I'm pretty sure that's one broke-ass regex. Can you pull the regex id from that binary?
Regex ID 679...
/^.*?\"(?P<name>.*?)\.(pdb|htm|prc|lit|epub|lrf|txt|pdf|rtf|doc|chf|chn|mobi|chm|doc|sample|mkv|Avi|mp4|vol|ogm|par|rar|sfv|nfo|nzb|srt|ass|mpg|txt|zip|wmv|ssa|r\d{1,3}|7z|tar|mov|divx|m2ts|rmvb|iso|dmg|sub|idx|rm|ac3|t\d{1,2}|u\d{1,3})/iS
Yeah, the regex is matching badly. I'll rewrite it.
How would that cause the scans to fail though? Perhaps I'm being daft but I'm not seeing the link.
I was halfway through a post on it and my PC hardlocked and I lost it :c I'll explain briefly:
The regex is causing binaries to be made improperly (it only matches Detective.Comics
without the volume numbers etc, meaning that we get the wrong parts put together). Because the wrong parts are together, it breaks stuff further down the line. A few of NN's regex are broken like this, which is why I made the facility to replace them as they're dragged down.
Fair enough, I had a feeling it was something along those lines but wasn't 100%.
I'd delete any binaries generated by that regex id and rescan them, by the way. Luckily they're in ebooks, so it's about 10 minutes to scan the whole goddamned group.
Those regex were broken for 4 different groups, though: a.b.ebook, a.b.e-book, a.b.e-book.technical, a.b.ebook.flood.
Yeah, already did that and the scan has kicked off successfully. I'll stop backfilling for now too to make sure the parts and binaries tables actually clear down.

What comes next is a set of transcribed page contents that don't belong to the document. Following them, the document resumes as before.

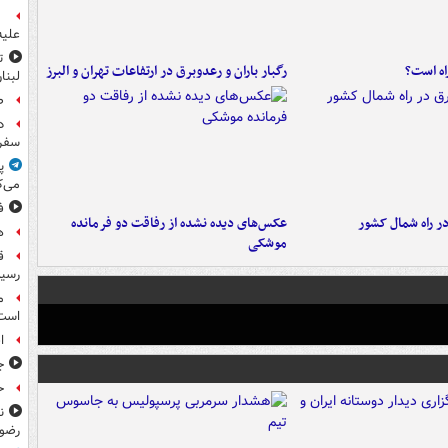
علیه
ت
راه است؟
رگبار باران و رعدوبرق در ارتفاعات تهران و البرز
لبنا
ص
د
سفر 
پ
می‌ک
ف
در راه شمال کشور
عکس‌های دیده نشده از رفاقت دو فرمانده‌
ه
موشکی
رسید
م
است
ا
ج
حوا
ن
رضو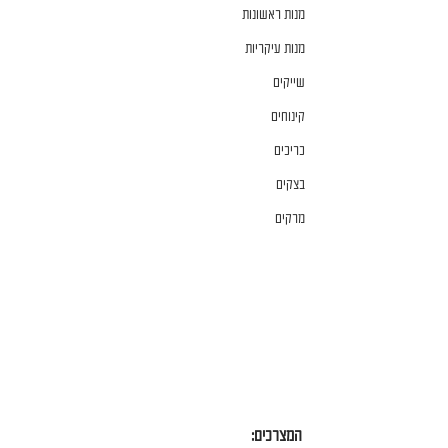
מנות ראשונות
מנות עיקריות
שייקים
קינוחים
כריכים
בצקים
מרקים
המצרכים:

I'll catch that exception anyway and make a log note to check the regex anytime it comes up.
I've seen a lot of releases named something like trtk09836 which in turn seems to get renamed wrongly, e.g.
Or doesn't get renamed at all:
Googling trtk09833 leads me to http://spotweb.timbo.nl/?page=getspot&messageid=5vwo1pBvvDQkNwsUwyILb%40spot.net which gives the impression there's some way of turning these release names into proper releases. It also seems to list other NZB sites that have somehow corrected the name to "AC-DC - '74 Jailbreak (1974)(flac)".
Any ideas how they are doing this and if it's something that could be implemented?